There was a long silence between the two as Two dutifully controlled Three’s lifeline. She couldn’t let anything bad happen to her. She had to protect the friends she had left. “Removing the electrolyzer from its assembly.” Three called up. Two could hear the shuffling of machinery below, but because of the angle of the shaft, she couldn’t see what was happening at all.
“What was it doing before anyway?” Two asked.
“Fuel efficiency.” she answered “Makes the engines burn cleaner or something. It’s easy to remove cause it’s also used for experiments.”
Two nodded “And it’s not like it’s gonna fly again after this anyway.”
“My thoughts exactly.” Three grunted , clearly exerting herself over something. The electrolyzer must have been heavy. “Two… thanks for sticking around.”
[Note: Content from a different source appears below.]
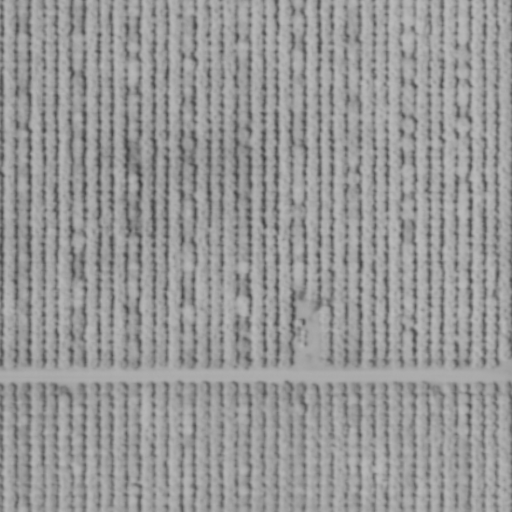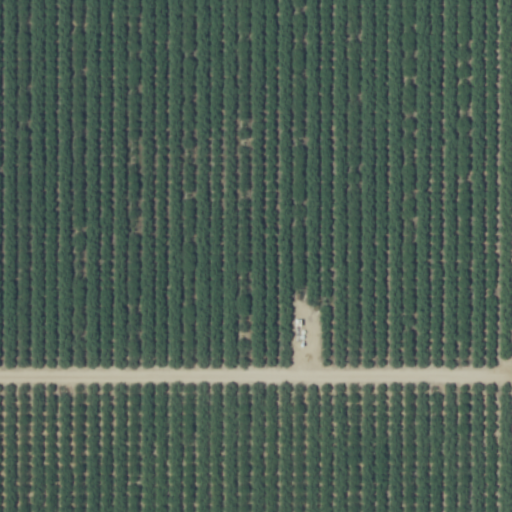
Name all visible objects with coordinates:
crop: (256, 256)
road: (256, 379)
“To help with this? Well, of course. I’m not sitting on the sidelines again.” I sniffled as I reminded myself of what had happened yesterday.
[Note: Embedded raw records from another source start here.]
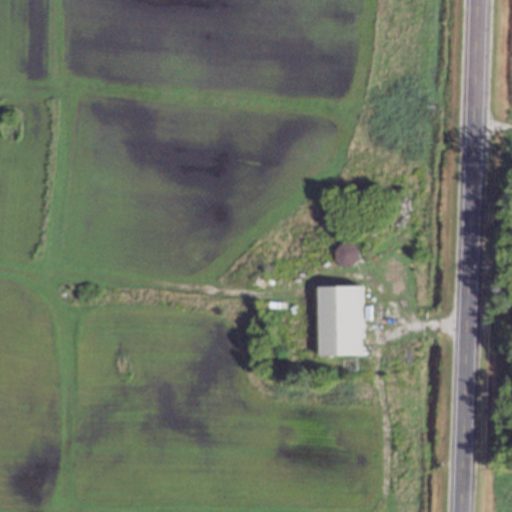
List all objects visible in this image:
park: (16, 34)
park: (504, 68)
building: (346, 253)
crop: (229, 256)
road: (468, 256)
building: (341, 319)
“I meant… thank you for not killing yourself.” there was the distinct sound of water displacing.
Two paused momentarily “I… thank you. For believing in this. Even in that moment when I didn’t.”
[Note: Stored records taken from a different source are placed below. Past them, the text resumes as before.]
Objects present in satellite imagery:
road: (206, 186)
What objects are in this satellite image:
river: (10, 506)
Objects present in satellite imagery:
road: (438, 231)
“You can’t be the only one with blind faith around here.” she called up as a mechanical whirr began coming from the room under them “That should do it. Gonna need you to lower the nitrogen tank down here too. The gas will mix better rising up from here.”
“You sure? I’m gonna have to let go of the tubing.” Two asked as Three appeared at the bottom of the shaft.
“I’m coming up to help you.” she said as she climbed up the ladder. She looked more tired than when she went down, the effect of standing around in poisonous air obvious despite the fact that she wasn’t breathing it. She looked paler and her eyes looked irritated.
“Just get up here.” Two said, reaching her hand down to help her up the last few steps. “You look awful. Are you sure you’re not going to be sick?”
“Well… not that sick.” she pulled the mask up and took in a deep breath of the clean air “Oh wow, that does feel nice though.”
—
— 32 Hours Remain —
The pair worked together and slowly lowered the nitrogen tank down into the depths, the valve already opened as it clattered the last few feet to the floor.
“That couldn’t have exploded… could it?” Two asked, wiping her brow.
“Could have. Didn’t.” Three replied curtly.
“Now who’s being reckless.” Two jabbed at her teasingly.
“Still me. See, I doubt this is a healthy gas mix, since I’m basically just guessing at it. We probably won’t want to stay in this room when we hit Earth. But it should last us until then at least.” Three laid back on the floor and took in another deep breath.
That’s when a mechanical whirring started coming from the next lab over, and both girls sat upright. “That… doesn’t sound like equipment falling over.” Two commented.
“That sounds like equipment running.” Three nodded “Did it restart an automated system or something?”
“You don’t think…” Two started, but didn’t want to finish the sentence at the risk of opening a fresh emotional wound. Then the whirring noise started getting louder. It started to sound like it was coming from the hallway…
Without another word, Two rushed to her feet and charged to the door, opening it and turning down the hall to see sparks flying out from the space between the engineering bay doors. “W-What?” she mumbled as a circular blade cut slowly from the top down to the floor, and in a dramatic hiss of air, the doors separated. And out from between it walked a panting, sweat-drenched Five, holding tight to some sort of cobbled together two-handed power saw tool she had clearly just made by herself, now powering down. She dropped the tool on the floor and mumbled drowzily to Two “Remind me never to weld anything shut… ever.” before she fell over onto the floor in exhaustion.